2. Quant à l'incompétence négative du législateur
Comme vous avez eu l'occasion de l'indiquer : « aux termes de l'article 34 de la Constitution, la loi fixe les règles concernant les droits civiques et les garanties fondamentales accordées aux citoyens pour l'exercice des libertés publiques ; qu'il appartient au législateur d'assurer la sauvegarde des droits et des libertés constitutionnellement garantis ; que s'il peut déléguer la mise en œuvre de cette sauvegarde au pouvoir réglementaire, il doit toutefois déterminer lui-même la nature des garanties nécessaires ; que, s'agissant de la liberté de communication, il lui revient de concilier, en l'état actuel des techniques et de leur maîtrise, l'exercice de cette liberté telle qu'elle résulte de l'article 11 de la Déclaration des droits de l'homme et du citoyen, avec, d'une part, les contraintes techniques inhérentes aux moyens de communication concernés et, d'autre part, les objectifs de valeur constitutionnelle que sont la sauvegarde de l'ordre public, le respect de la liberté d'autrui et la préservation du caractère pluraliste des courants d'expression socioculturels » (96-378 DC du 23 juillet 1996, cons. 27).

Or vous avez justement estimé que l'accès à internet fait aujourd'hui partie intégrante de la liberté de communication. Selon vos propre termes, « en l'état actuel des moyens de communication et eu égard au développement généralisé des services de communication au public en ligne ainsi qu'à l'importance prise par ces services pour la participation à la vie démocratique et l'expression des idées et des opinions, ce droit implique la liberté d'accéder à ces services » (2009-580 DC du 10 juin 2009, cons. 12).

Il n'est bien évidemment pas dans l'intention des requérants de prétendre que l'accès à des sites pédopornographiques relèverait de ladite liberté de communication. En revanche, ils ne sauraient admettre que, faute de garanties suffisantes prévues par le législateur, la liberté de communication via internet subisse des immixtions arbitraires de la part des autorités administratives sous couvert de lutte conte la pédopornographie.

Or ce risque existe bien. En premier lieu du fait que le blocage d'un contenu peut entraîner le blocage d'un site dans son ensemble. Comme l'admet l'étude d'impact annexée au projet de loi initial, « le risque de bloquer l'accès à des contenus qui ne sont pas illicites existe du fait, d'une part, de la volatilité des contenus sur internet et, d'autre part, de la technique de blocage utilisée (blocage de l'accès à la totalité d'un domaine alors qu'un seul contenu est illicite) ». Or il n'existe aucune technique qui permette d'éviter à coup sûr ce phénomène de surblocage.
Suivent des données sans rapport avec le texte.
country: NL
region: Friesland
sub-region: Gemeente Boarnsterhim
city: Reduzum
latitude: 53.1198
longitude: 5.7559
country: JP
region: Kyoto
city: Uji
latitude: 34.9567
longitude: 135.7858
A titre d'exemple, c'est l'intégralité du site Wikipedia qui en Angleterre s'est retrouvé bloqué pendant trois jours en décembre 2008 suite à la tentative de blocage de l'une des pages du site qui contenait l'illustration d'une pochette de disque représentant une mineure nue. C'est dire la disproportion entre le but recherché et le résultat atteint.

Mais le risque d'immixtion arbitraire existe surtout dans la mesure où l'ensemble du dispositif de filtrage reposera exclusivement sur des autorités administratives sans qu'aucun contrôle indépendant ne soit prévu quant à la qualification du caractère pornographique des images ou représentations des mineurs en question tel que défini à l'article 227-23 du code pénal.
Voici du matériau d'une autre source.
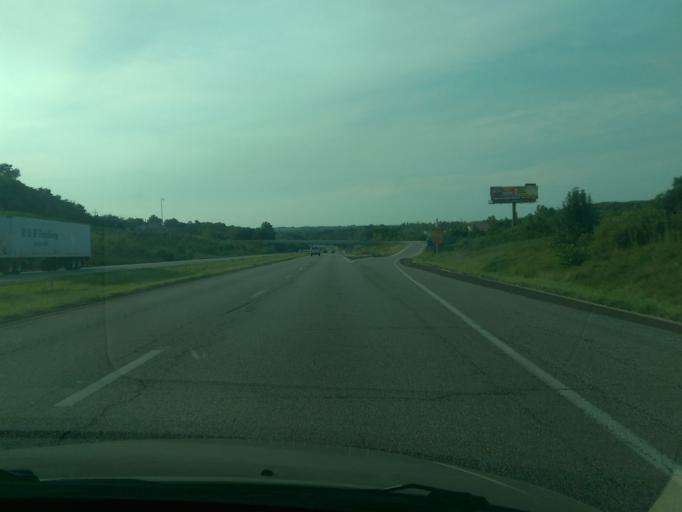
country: US
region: Missouri
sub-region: Platte County
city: Platte City
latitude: 39.3652
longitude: -94.7707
Pour éviter ce risque, l'Assemblée nationale avait prévu en première lecture que ce filtrage ne pourrait se faire qu'« après accord de l'autorité judiciaire ».

En première lecture, le Sénat avait supprimé le contrôle de l'autorité judiciaire, mais exigé en échange que les images ou représentations des mineurs devaient avoir un « caractère manifestement pornographique », et, que si tel n'était pas le cas, il appartiendrait à l'autorité administrative de saisir l'autorité judiciaire.

Dans la version finalement retenue, le texte ne contient plus aucune référence au caractère manifestement pornographique des images en cause, ni d'intervention de l'autorité judiciaire. Lors du débat en première lecture au Sénat, le rapporteur de la commission des lois avait justifié la suppression de la mention relative à l'autorité judicaire, au motif que « la disposition proposée présente une portée beaucoup plus restreinte [que la loi HADOPI], puisqu'elle tend non à interdire l'accès à internet, mais à empêcher l'accès à un site déterminé en raison de son caractère illicite » (compte rendu intégral de la séance du 8 septembre 2010).

Les requérants veulent bien admettre que la disposition est plus « restreinte » que dans la loi HADOPI. Pour autant, ils ne sauraient se rendre à l'analyse que fait le rapporteur de votre décision n° 2009-580 DC du 10 juin 2009. Qu'en effet, ce qui importe n'est pas l'ampleur de la restriction, mais, selon vos propres termes, « la nature de la liberté garantie par l'article 11 de la Déclaration de 1789 » (cons. 16), liberté à propos de laquelle vous aviez déclaré qu'il s'agissait d'une « liberté fondamentale, d'autant plus précieuse que son existence est une des garanties essentielles du respect des autres droits et libertés » (94-345 DC du 29 juillet 1994, cons. 5).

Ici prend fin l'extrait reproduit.